Beyond the inevitable Charlie Chaplin or Buster Keaton clips, I cannot recollect ever having seen a silent film. So Michael Hazanavicius/s new film The Artist may be a first for me.

 It certainly feels like something new. It's really a film about silent film, a story set amid, and deeply enmeshed with, the overthrow of the silent film by the rapid rise of the talkie in the late '20s. The French actor Jean Dujardin plays George Valentin, a god of the silver screen and the mega celebrity of his time. We meet him in 1927 at he peak of his fame, as he mugs and hams his way across the screen and even through his live promotional appearances--presumably because this is what was deemed necessary to tell a story on a screen--any screen--without sound. At one of these promotional appearances a young woman stumbles into the scene, and Valentin's hamming at the mishap gets a similar and well-received response from the woman and voilà!: star is born. The woman, Peppy Miller (Bérénice Bejo, who happens to be the director's wife), goes on to make the transition a couple years later to talkies, while Valentin, despite his being her "discoverer" and mentor, finds his days pretty much over. This is the broad outline over which our story unfolds. (One of the things that blurs without spoken dialog is nationality: I love that both actors are French--Bejo is French / Argentine--but the subject and the setting convinces you that they're American.)

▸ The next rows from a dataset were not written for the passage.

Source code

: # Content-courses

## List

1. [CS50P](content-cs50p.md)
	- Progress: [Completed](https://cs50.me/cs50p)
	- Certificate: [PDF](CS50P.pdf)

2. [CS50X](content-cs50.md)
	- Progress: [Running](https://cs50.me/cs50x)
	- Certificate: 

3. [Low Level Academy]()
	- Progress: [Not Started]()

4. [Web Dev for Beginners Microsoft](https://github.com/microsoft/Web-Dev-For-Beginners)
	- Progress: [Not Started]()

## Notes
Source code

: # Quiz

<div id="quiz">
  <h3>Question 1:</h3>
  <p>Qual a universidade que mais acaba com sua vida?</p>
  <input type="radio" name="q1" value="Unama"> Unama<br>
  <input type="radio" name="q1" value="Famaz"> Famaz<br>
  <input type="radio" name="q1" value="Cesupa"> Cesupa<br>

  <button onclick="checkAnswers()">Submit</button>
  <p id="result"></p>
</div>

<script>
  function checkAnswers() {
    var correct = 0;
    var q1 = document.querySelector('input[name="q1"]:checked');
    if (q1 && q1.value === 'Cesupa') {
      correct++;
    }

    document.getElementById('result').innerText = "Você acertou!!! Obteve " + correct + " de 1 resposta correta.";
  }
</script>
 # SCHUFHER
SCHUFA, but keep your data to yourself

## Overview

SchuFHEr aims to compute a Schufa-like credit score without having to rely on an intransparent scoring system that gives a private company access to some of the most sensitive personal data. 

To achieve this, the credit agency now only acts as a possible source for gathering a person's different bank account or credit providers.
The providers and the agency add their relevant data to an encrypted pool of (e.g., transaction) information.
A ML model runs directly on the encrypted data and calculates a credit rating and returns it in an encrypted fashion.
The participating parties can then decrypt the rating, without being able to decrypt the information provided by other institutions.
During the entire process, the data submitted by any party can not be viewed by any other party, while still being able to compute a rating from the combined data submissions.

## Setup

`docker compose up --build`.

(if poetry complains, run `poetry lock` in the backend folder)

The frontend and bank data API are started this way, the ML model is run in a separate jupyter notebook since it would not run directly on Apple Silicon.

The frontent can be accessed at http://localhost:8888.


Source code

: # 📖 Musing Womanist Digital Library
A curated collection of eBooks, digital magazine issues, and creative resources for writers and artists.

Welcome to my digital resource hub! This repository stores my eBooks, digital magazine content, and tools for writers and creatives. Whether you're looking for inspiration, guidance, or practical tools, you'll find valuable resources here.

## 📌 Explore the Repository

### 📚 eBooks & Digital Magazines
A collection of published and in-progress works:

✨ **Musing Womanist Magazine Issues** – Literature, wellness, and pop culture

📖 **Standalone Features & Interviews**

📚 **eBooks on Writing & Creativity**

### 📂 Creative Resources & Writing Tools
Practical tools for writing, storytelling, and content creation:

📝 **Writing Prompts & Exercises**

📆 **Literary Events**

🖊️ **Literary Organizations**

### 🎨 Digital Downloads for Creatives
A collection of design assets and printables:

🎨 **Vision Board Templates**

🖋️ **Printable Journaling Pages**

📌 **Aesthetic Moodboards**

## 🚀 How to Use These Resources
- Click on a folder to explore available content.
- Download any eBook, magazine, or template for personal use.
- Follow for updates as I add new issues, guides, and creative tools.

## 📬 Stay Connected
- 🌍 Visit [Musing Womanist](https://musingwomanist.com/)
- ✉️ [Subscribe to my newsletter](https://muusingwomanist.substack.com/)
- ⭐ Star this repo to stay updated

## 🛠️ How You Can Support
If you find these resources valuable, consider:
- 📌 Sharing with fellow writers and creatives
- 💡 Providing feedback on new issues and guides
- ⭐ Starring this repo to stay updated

What's especially lovely about Hazanavicius's film, apart from its gorgeous black and white picture, is the chance it affords us to reflect on how stories are told and how film communication works. The silent film represents the birth of film, our first stab at this storytelling technology. But people haven't changed in the scant 90 years since then, even if tastes and conventions surely have. The death of the silent film was swift and total. But lots of techniques and styles have come and gone over the years, yet a good film is still a good film. The story must be told through facial expression and setting and props and the occasional dialog card--though not many of these. Obviously, a modern spy thriller like Tinker, Tailor, Soldier, Spy could never be told this way; so the medium is not suited to any and every genre of story. But for an intimate story between two people, a silent film lets us immerse in the 85% of communication that's not verbal. The emotional content of George and Peppy's story is pretty garden variety, especially to a present-day audience, but it says something that it's still a compelling story without sound. (Well, there IS sound in the form of an orchestral score, which is as indispensable for a silent film as it is for a modern one.)

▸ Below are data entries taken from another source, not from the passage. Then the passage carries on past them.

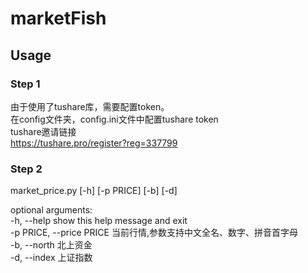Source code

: # marketFish

## Usage

### Step 1
由于使用了tushare库，需要配置token。<br>
在config文件夹，config.ini文件中配置tushare token<br>
tushare邀请链接<br>
https://tushare.pro/register?reg=337799<br> 

### Step 2
market_price.py [-h] [-p PRICE] [-b] [-d] <br>

optional arguments:<br>
  -h, --help            show this help message and exit<br>
  -p PRICE, --price PRICE    当前行情,参数支持中文全名、数字、拼音首字母<br>
  -b, --north           北上资金<br>
  -d, --index           上证指数<br>
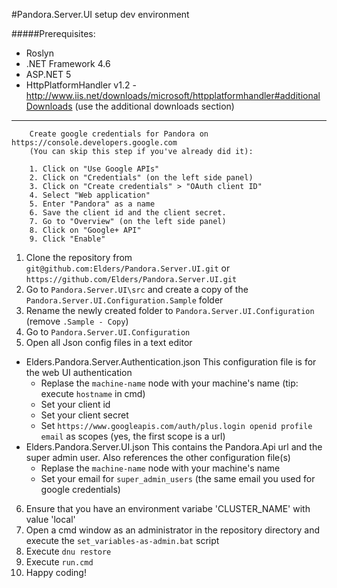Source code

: #Pandora.Server.UI setup dev environment

#####Prerequisites:
- Roslyn
- .NET Framework 4.6
- ASP.NET 5
- HttpPlatformHandler v1.2 - http://www.iis.net/downloads/microsoft/httpplatformhandler#additionalDownloads (use the additional downloads section)

- - -
		Create google credentials for Pandora on https://console.developers.google.com
		(You can skip this step if you've already did it):

		1. Click on "Use Google APIs"
		2. Click on "Credentials" (on the left side panel)
		3. Click on "Create credentials" > "OAuth client ID"
		4. Select "Web application"
		5. Enter "Pandora" as a name
		6. Save the client id and the client secret.
		7. Go to "Overview" (on the left side panel)
		8. Click on "Google+ API"
		9. Click "Enable"

1. Clone the repository from `git@github.com:Elders/Pandora.Server.UI.git` or `https://github.com/Elders/Pandora.Server.UI.git`
2. Go to `Pandora.Server.UI\src` and create a copy of the `Pandora.Server.UI.Configuration.Sample` folder
3. Rename the newly created folder to `Pandora.Server.UI.Configuration` (remove `.Sample - Copy`)
4. Go to `Pandora.Server.UI.Configuration`
5. Open all Json config files in a text editor

 - Elders.Pandora.Server.Authentication.json
    This configuration file is for the web UI authentication
    * Replase the `machine-name` node with your machine's name (tip: execute `hostname` in cmd)
    * Set your client id
    * Set your client secret
    * Set `https://www.googleapis.com/auth/plus.login openid profile email` as scopes (yes, the first scope is a url)
 -  Elders.Pandora.Server.UI.json
    This contains the Pandora.Api url and the super admin user. Also references the other configuration file(s)
    * Replase the `machine-name` node with your machine's name
    * Set your email for `super_admin_users` (the same email you used for google credentials)

6. Ensure that you have an environment variabe 'CLUSTER_NAME' with value 'local'
7. Open a cmd window as an administrator in the repository directory and execute the `set_variables-as-admin.bat` script
8. Execute `dnu restore`
9. Execute `run.cmd`
10. Happy coding!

Both our leads here are beautiful to look at and have expressive faces (and are both excellent dancers!). Dujardin especially looks exactly like you'd expect a dashing, swashbuckling film star of the 1920s to look with a mischievous but radiant smile and a pencil mustache. They are joined by a fine cast which includes some heavy hitters: John Goodman, James Cromwell, Penelope Ann Miller, Malcolm McDowell. John Goodman especially seems made for silent films; he excels at the larger-than-life gesture that this world requires.

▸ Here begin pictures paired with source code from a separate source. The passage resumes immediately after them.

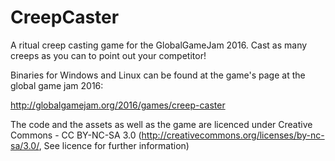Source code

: # CreepCaster
A ritual creep casting game for the GlobalGameJam 2016. Cast as many creeps as you can to point out your competitor!

Binaries for Windows and Linux can be found at the game's page at the global game jam 2016:

http://globalgamejam.org/2016/games/creep-caster

The code and the assets as well as the game are licenced under Creative Commons - CC BY-NC-SA 3.0 (http://creativecommons.org/licenses/by-nc-sa/3.0/, See licence for further information)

Special mention must be made for Valentin's costar in all his silent films, and his companion in life, a little Jack Russell terrier named Jack (played by rising canine superstar Uggie). Jack is in almost every scene, and brings much of the film's comedy relief; and he actually carries a fair bit of the story's emotional content as well. I can't help chewing on this a bit, since animals are always silent film stars, as it were, and they're also a pretty surefire way to make an emotional connection. I can't help wondering if this is a calculated mechanism by Hazanavicius to keep us engaged emotionally when we might otherwise be kept at arm's length by the antiquity of this style of storytelling.

But however it works, it works. This is a one-off, a film in its own category. It's not a trend that's likely to catch on, and there's no place for a sequel or prequel. But as a snapshot of a particular moment in history and as a moving story of two human beings caught up in that moment, this is a great achievement and a wonderful entertainment.